Gallant spends her free time visiting museums and art galleries, studying the work of renown and new artists. Few things give her more pleasure than walking through every nook and cranny in Paris discovering new attractions and observing people. A critical observer of people, many of her short stories have their root in her observation of people chatting in the cafes of Paris. No one loves the cafes of Paris more than Gallant. Her archive in her Paris home is filled with jotted notes written on every imaginable type of paper, from torn scribbler pages to the occasional table mat. Gallant is a habitual theatre and opera aficionado. She has probably seen every film, in every language, shown in Paris since her arrival. But her greatest love is following the horses! No horse race escapes her attention, and whenever she can, she is there placing a bet. Win or lose it has always been the thrill of the race. She assiduously reads daily newspapers in German, Italian, French, and English, and had only occasionally granted interviews until 2006, when she participated in two television documentaries: one in English for Bravo! television, Paris Stories: The Writing of Mavis Gallant, and one in French, as part of the series CONTACT, s de la création, hosted by Canadian broadcaster Stéphan Bureau. Gallant was honored at Symphony Space in New York City on November 1, 2006, in an event for Selected Shorts—fellow authors Russell Banks, Jhumpa Lahiri and Michael Ondaatje honoured her and read excerpts from her work, and Gallant herself made a rare personal appearance, reading one of her short stories in its entirety.

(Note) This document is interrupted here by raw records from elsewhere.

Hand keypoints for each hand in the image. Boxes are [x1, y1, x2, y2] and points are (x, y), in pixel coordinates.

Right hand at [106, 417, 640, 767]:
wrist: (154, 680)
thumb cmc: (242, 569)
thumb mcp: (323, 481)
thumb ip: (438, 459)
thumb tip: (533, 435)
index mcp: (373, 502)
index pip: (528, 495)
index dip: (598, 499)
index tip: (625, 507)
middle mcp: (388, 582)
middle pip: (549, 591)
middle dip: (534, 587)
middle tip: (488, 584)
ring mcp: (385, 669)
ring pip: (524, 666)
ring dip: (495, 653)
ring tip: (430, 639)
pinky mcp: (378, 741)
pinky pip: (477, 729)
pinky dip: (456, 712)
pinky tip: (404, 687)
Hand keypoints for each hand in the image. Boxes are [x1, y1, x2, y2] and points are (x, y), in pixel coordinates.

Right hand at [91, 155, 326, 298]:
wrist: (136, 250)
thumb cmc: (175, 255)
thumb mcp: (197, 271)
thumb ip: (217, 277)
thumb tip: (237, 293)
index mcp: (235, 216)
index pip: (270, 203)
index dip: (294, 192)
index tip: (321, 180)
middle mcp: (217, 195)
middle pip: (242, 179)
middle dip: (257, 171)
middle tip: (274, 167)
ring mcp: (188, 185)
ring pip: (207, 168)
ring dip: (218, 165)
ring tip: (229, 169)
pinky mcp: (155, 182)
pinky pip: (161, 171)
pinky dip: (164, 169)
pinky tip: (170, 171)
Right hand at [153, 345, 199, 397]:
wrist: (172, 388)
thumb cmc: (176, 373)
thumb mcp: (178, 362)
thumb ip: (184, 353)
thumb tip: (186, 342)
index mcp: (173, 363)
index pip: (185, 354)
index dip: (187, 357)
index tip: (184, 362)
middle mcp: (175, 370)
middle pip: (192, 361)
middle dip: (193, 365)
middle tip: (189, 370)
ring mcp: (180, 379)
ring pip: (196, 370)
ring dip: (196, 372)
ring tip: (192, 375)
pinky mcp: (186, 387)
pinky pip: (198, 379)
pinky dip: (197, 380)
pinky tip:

On November 8, 2006, Mavis Gallant received the Prix Athanase-David from the government of her native province of Quebec. She is the first author writing in English to receive this award in its 38 years of existence.

Selected bibliography

  • The Other Paris (1956)
  • Green Water, Green Sky (1959)
  • My Heart is Broken (1964)
  • A Fairly Good Time (1970)
  • The Pegnitz Junction (1973)
  • The End of the World and Other Stories (1974)
  • From the Fifteenth District (1979)
  • Home Truths (1981)
  • What Is to Be Done? (1983)
  • Overhead in a Balloon (1985)
  • Paris Notebooks (1986)
  • In Transit (1988)
  • Across the Bridge and Other Stories (1993)[3]
  • The Selected Stories of Mavis Gallant (1996)
  • Paris Stories (2002)
  • Montreal Stories (2004)
  • Going Ashore. Douglas Gibson Books. April 2009. ISBN 978-0-7710-3538-8.